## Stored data
_ _ _ _
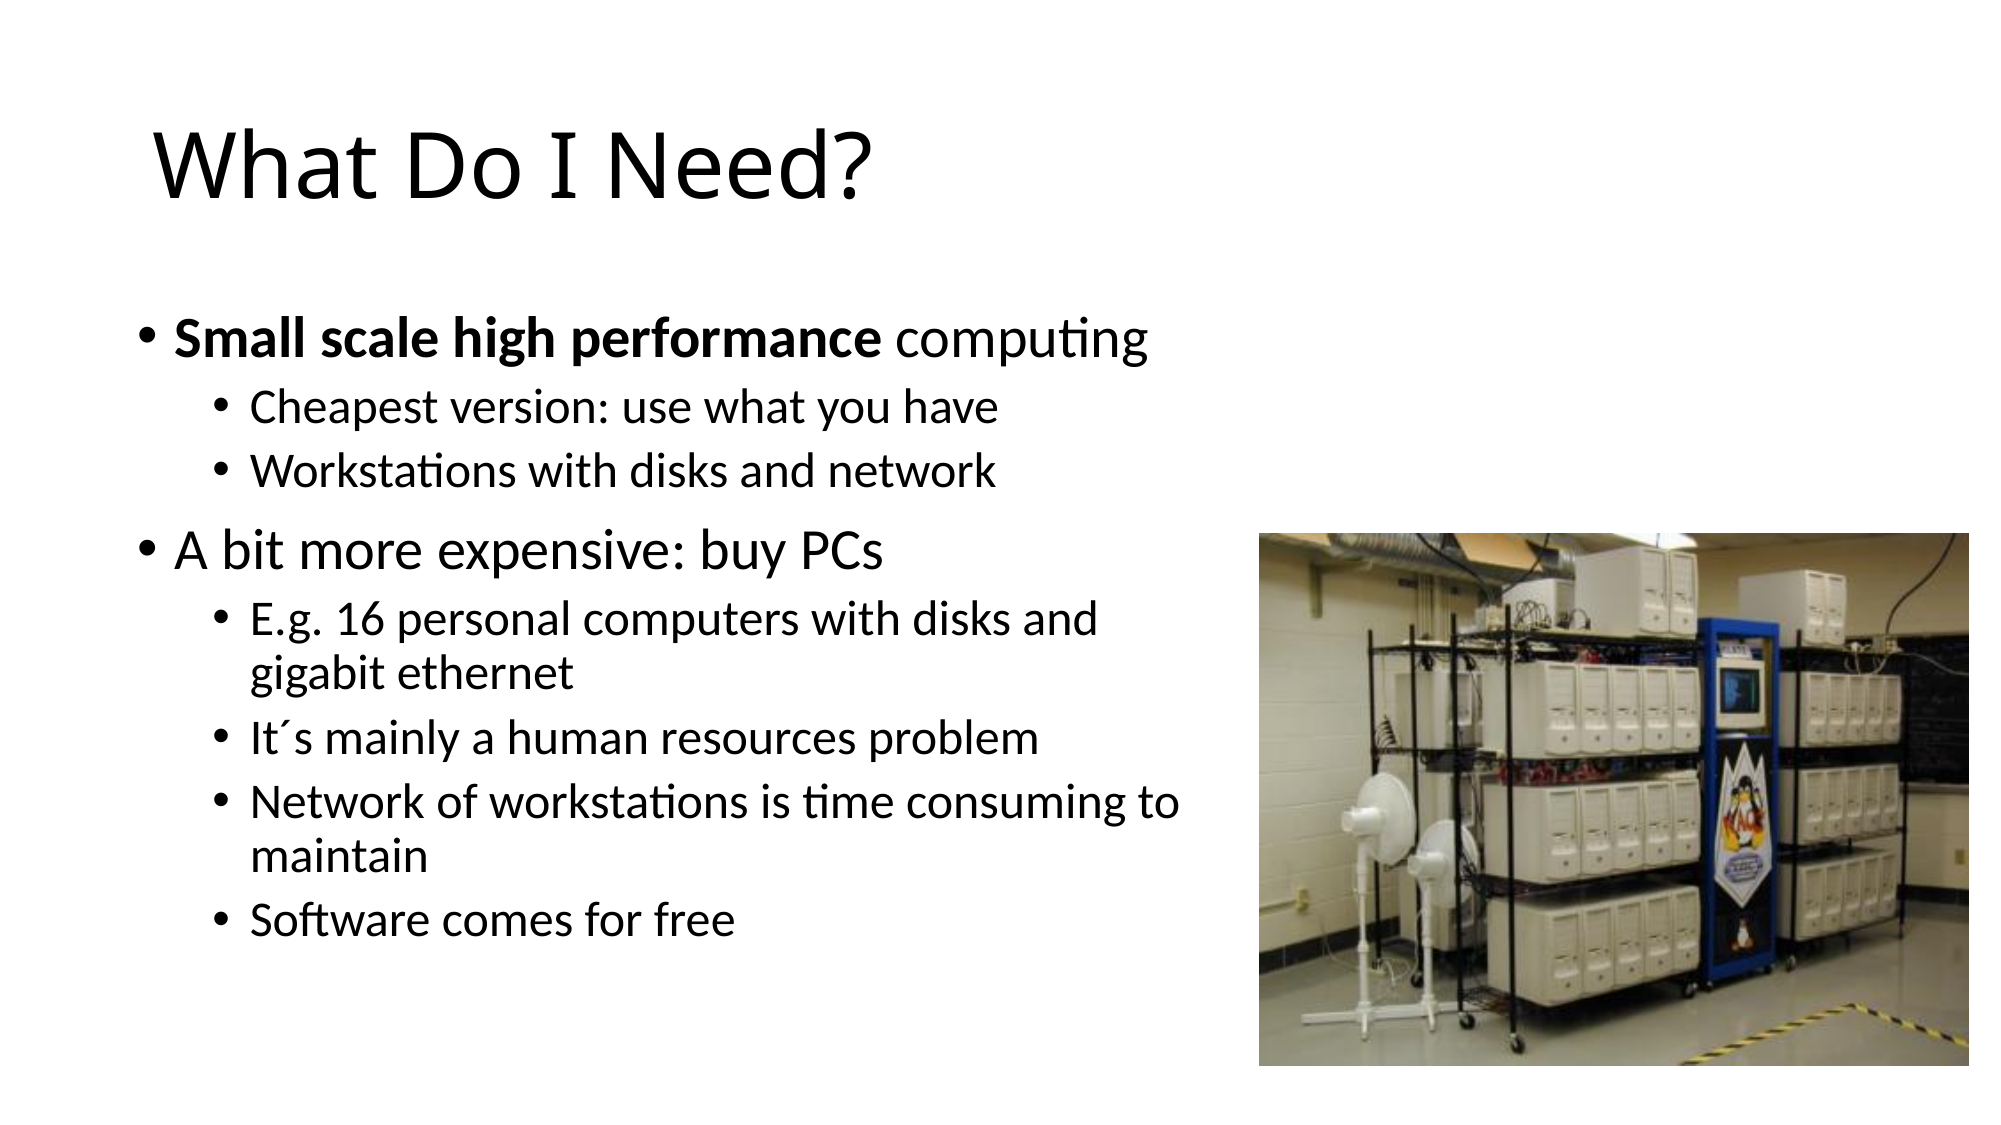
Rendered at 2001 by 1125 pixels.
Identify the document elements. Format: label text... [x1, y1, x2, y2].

picture [1259, 533, 1969, 1066]
list Small scale high performance computing Cheapest version: use what you have Workstations with disks and network A bit more expensive: buy PCs E.g. 16 personal computers with disks and gigabit ethernet It´s mainly a human resources problem Network of workstations is time consuming to maintain Software comes for free [122, 299, 1260, 1014]
title What Do I Need? [137, 59, 1863, 278]
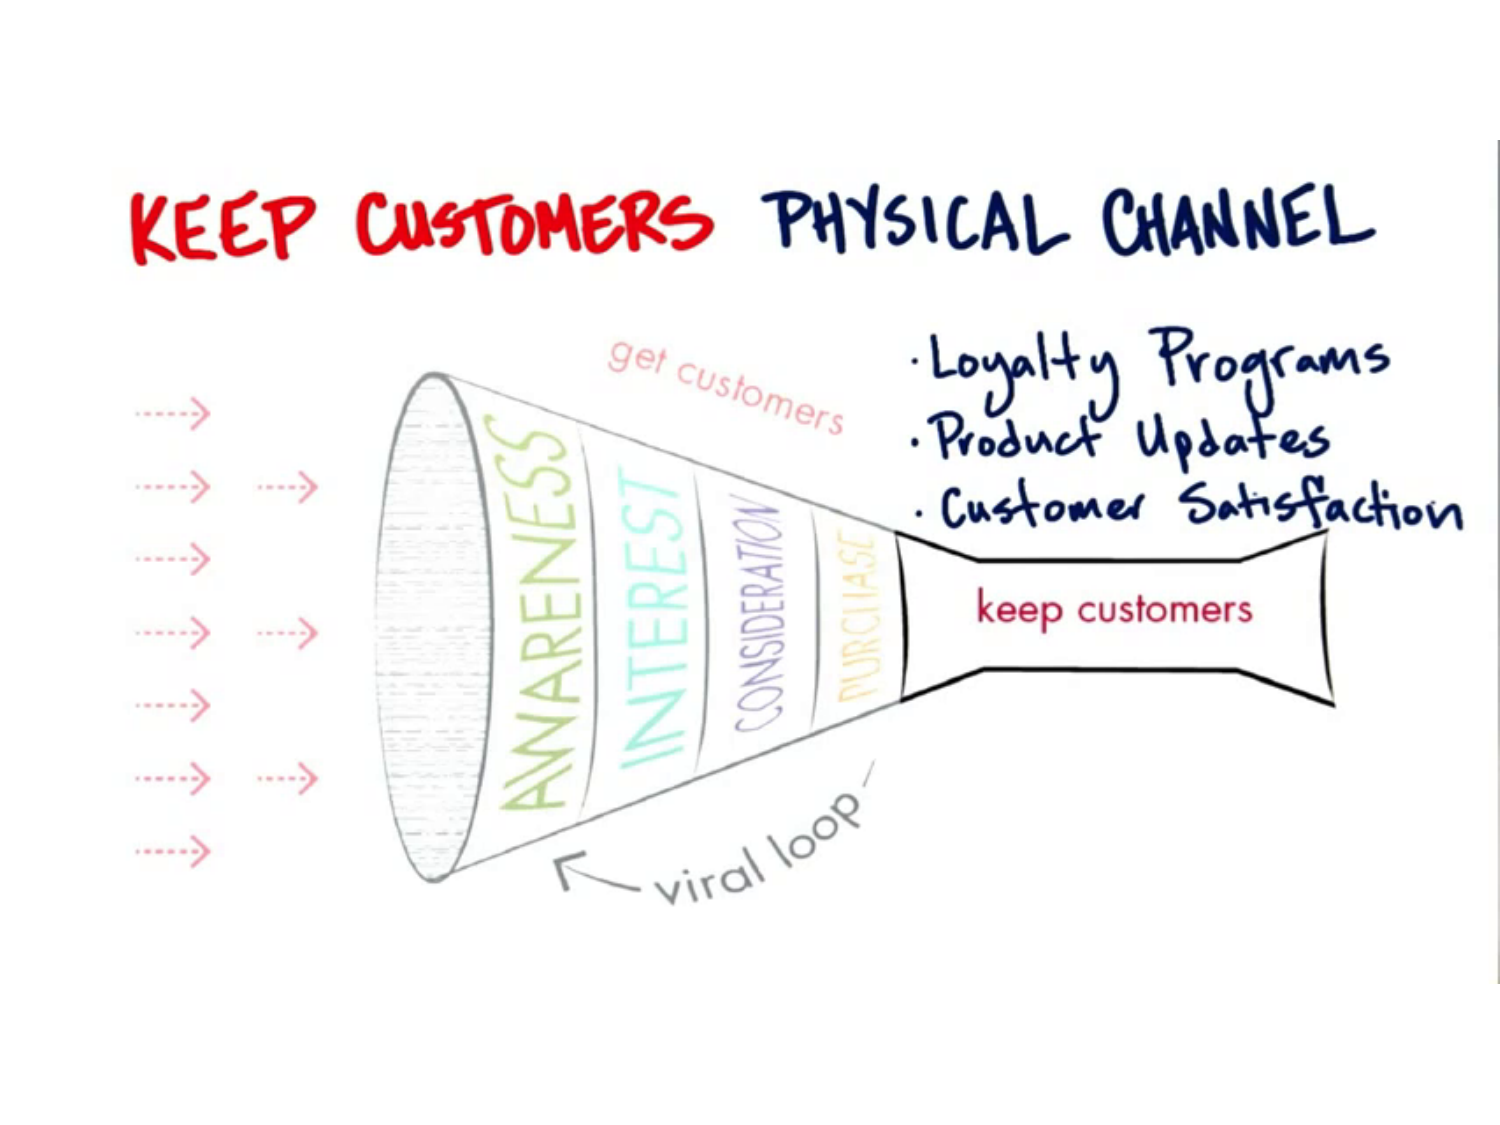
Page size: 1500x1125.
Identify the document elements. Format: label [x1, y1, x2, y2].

picture [0, 140, 1500, 985]
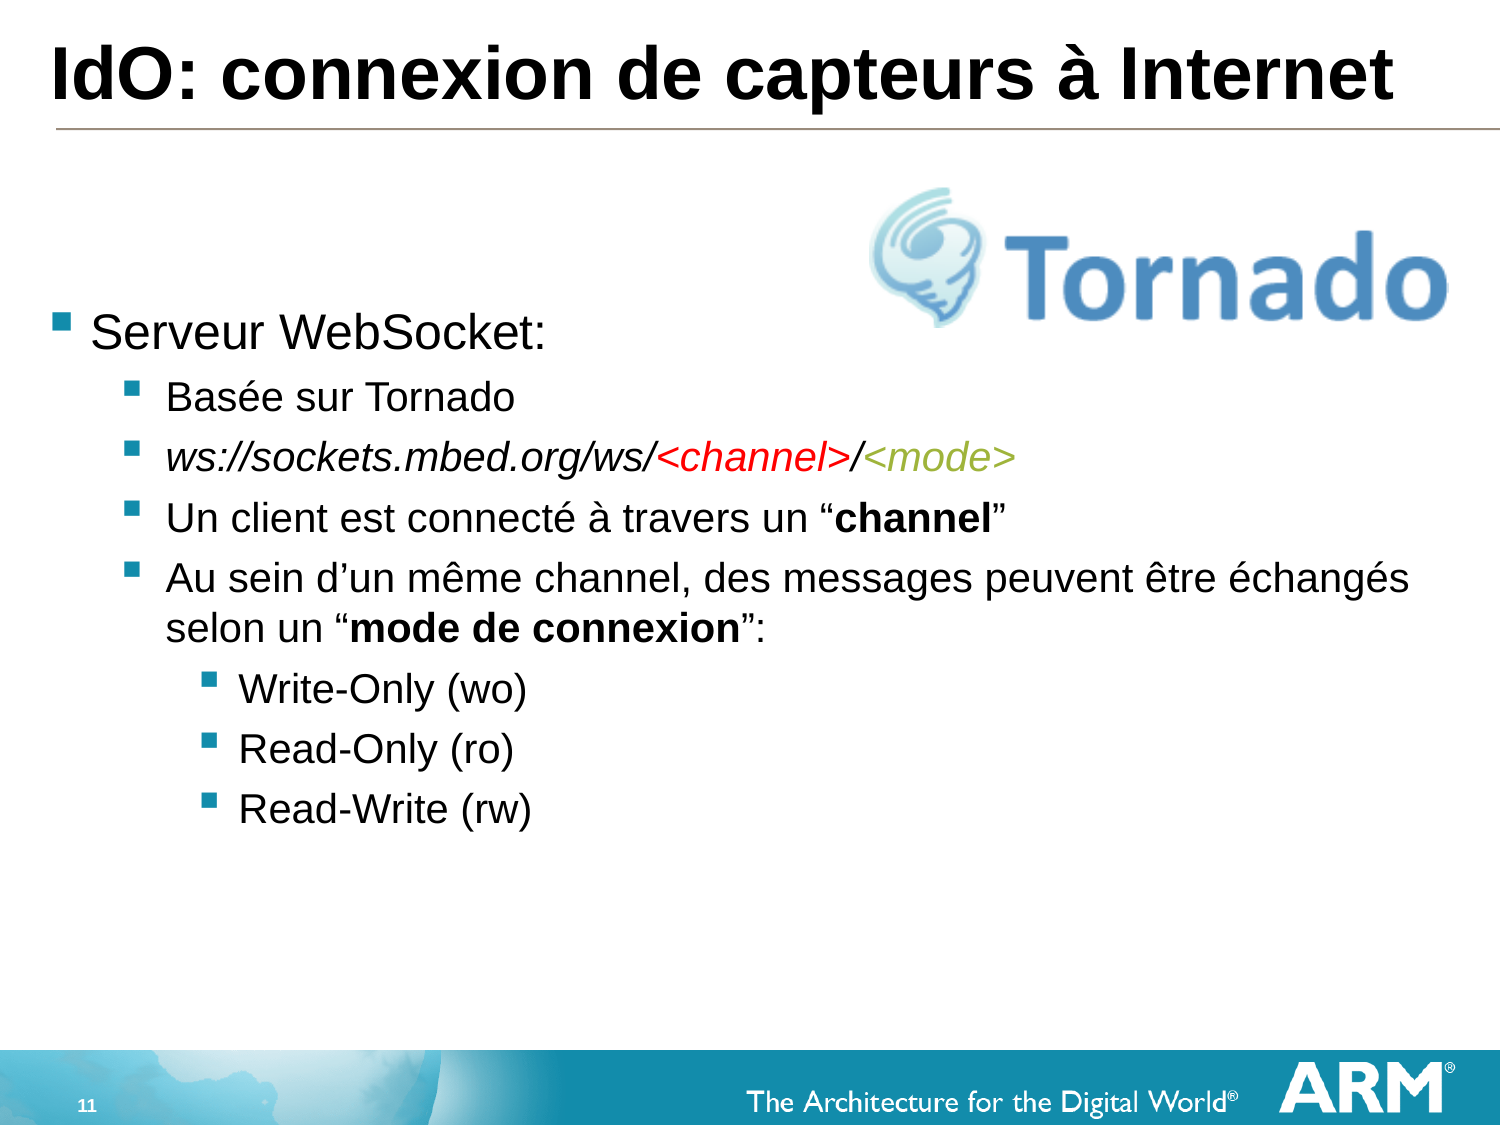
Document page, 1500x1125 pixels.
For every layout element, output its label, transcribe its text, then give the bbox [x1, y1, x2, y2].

picture [0, 780, 1500, 1125]
picture [869, 182, 1449, 329]
title IdO: connexion de capteurs à Internet [35, 1, 1476, 139]
list Serveur WebSocket: Basée sur Tornado ws://sockets.mbed.org/ws/<channel>/<mode> Un client est connecté à travers un “channel” Au sein d’un même channel, des messages peuvent être échangés selon un “mode de connexion”: Write-Only (wo) Read-Only (ro) Read-Write (rw) [31, 291, 1473, 818]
_ _ _ _
None of the lines before the one containing "For every layout" belong in the answer; reproduce that line and all later lines of the records exactly.

For every layout element, output its label, transcribe its text, then give the bbox [x1, y1, x2, y2].

picture [0, 780, 1500, 1125]
picture [869, 182, 1449, 329]
title IdO: connexion de capteurs à Internet [35, 1, 1476, 139]
list Serveur WebSocket: Basée sur Tornado ws://sockets.mbed.org/ws/<channel>/<mode> Un client est connecté à travers un “channel” Au sein d’un même channel, des messages peuvent être échangés selon un “mode de connexion”: Write-Only (wo) Read-Only (ro) Read-Write (rw) [31, 291, 1473, 818]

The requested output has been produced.